Горчащий, мятный март
Пахтает мысли чепухой,
А время – шагом марш,
Через метель Свиридова
В романс его души,
Тамбурмажор невидимый
Простительно спешит.
Признателен, док. Взаимно. И до чего же приятно, когда можно сказать "взаимно", не кривя душой. Хуже визита придурковатых критиков (их послать легко), когда хорошему визитёру затрудняешься ответить добром на добро. А "ТЕНИ" - страшное, первые четыре строки - не для разгона пера, но сразу всерьёз. "Я тяготею к постоянсту" просто - )))
А как же "тамбурмажор" ? Я его полчаса вспоминал: должно же, ну, должно быть подходящее слово!)
Насчёт редкостей в поэзии, Клюева считаю великой сокровищницей, россыпь драгоценных необработанных камней.
О, сил нет какое прекрасное напомнили! Да, из лучших...

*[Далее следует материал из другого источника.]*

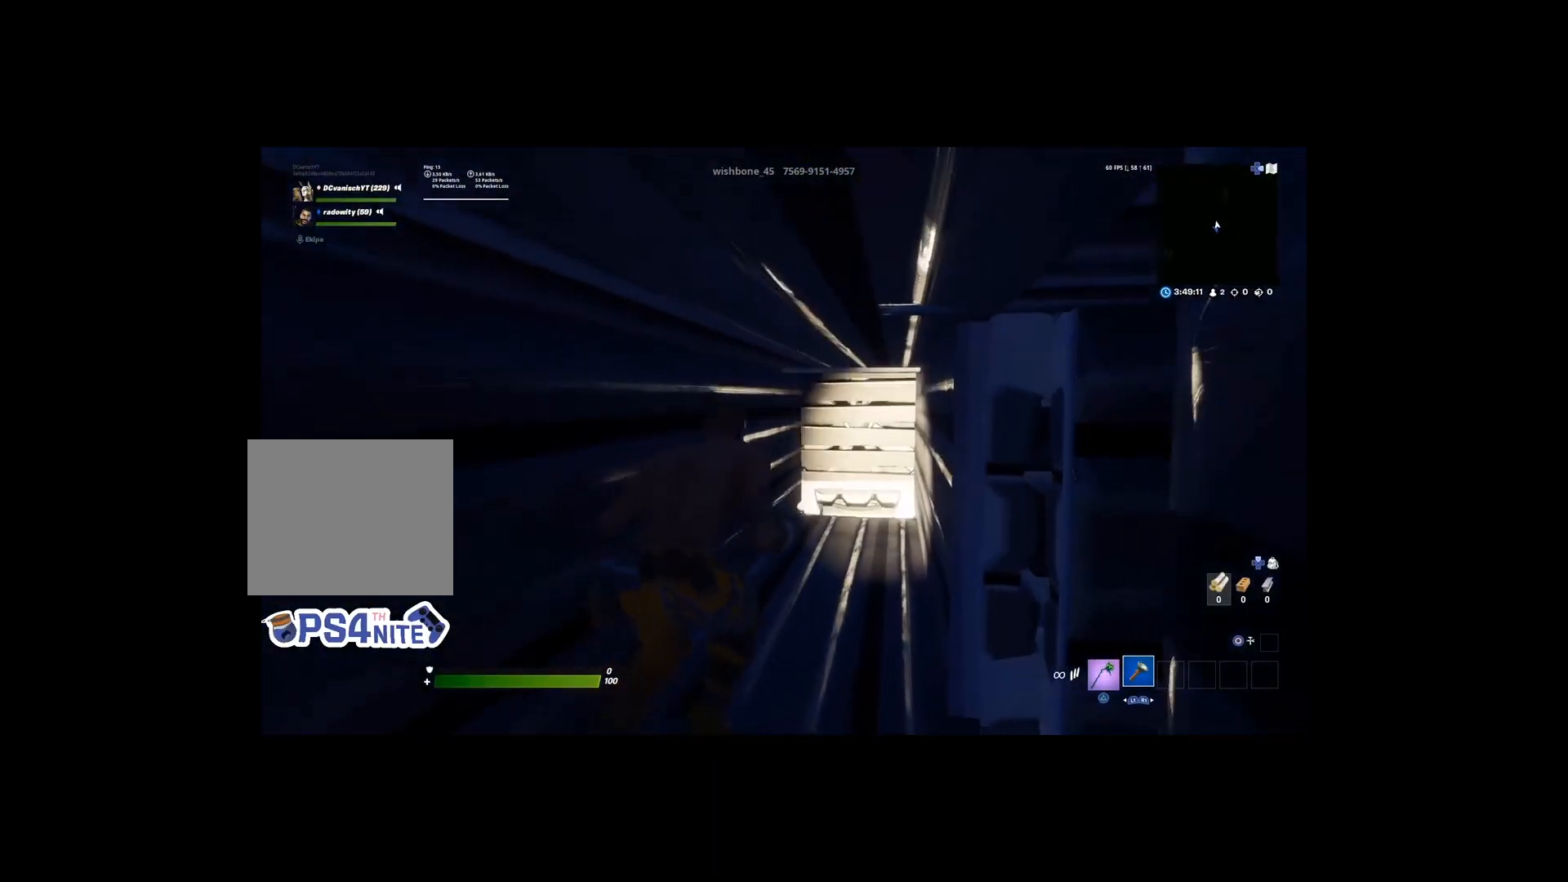
{"buttons": [], "left_stick": "up-right", "right_stick": "right", "events": [[133, "right_stick", "right"], [167, "left_stick", "down-right"], [433, "left_stick", "up-right"]]}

Я подразумевал большую вещь, про то как погибал великий Сиг, сдирая чешую и плавни. Со своей стороны из лучших вижу это:
Сготовить деду круп, помочь развесить сети,
Лучину засветить и, слушая пургу,
Как в сказке, задремать на тридевять столетий,
В Садко оборотясь иль в вещего Вольгу.
«Гей, други! Не в бою, а в гуслях нам удача,-
Соловке-игруну претит вороний грай…»
С палатей смотрит Жуть, гудит, как било, Лаче,
И деду под кошмой приснился красный рай.
Там горы-куличи и сыченые реки,
У чаек и гагар по мисе яйцо…
Лучина точит смоль, смежив печурки-веки,
Теплынью дышит печь — ночной избы лицо.
Но уж рыжеет даль, пурговою метлищей
Рассвет сметает темь, как из сусека сор,
И слышно, как сова, спеша засесть в дуплище,
Гогочет и шипит на солнечный костер.
Почуя скитный звон, встает с лежанки бабка,
Над ней пятно зари, как венчик у святых,
А Лаче ткет валы размашисто и хлябко,
Теряяся во мхах и далях ветровых.
Оно цвета камня "лабрадор", он же "беломорит", только самого лёгкого цвета, со всеми переходами от зелени до солнца, разбавленными десять к одному. И хочется, и совершенно невозможно читать вслух, пейзажная лирика не терпит ни капли фальшивой экспрессии.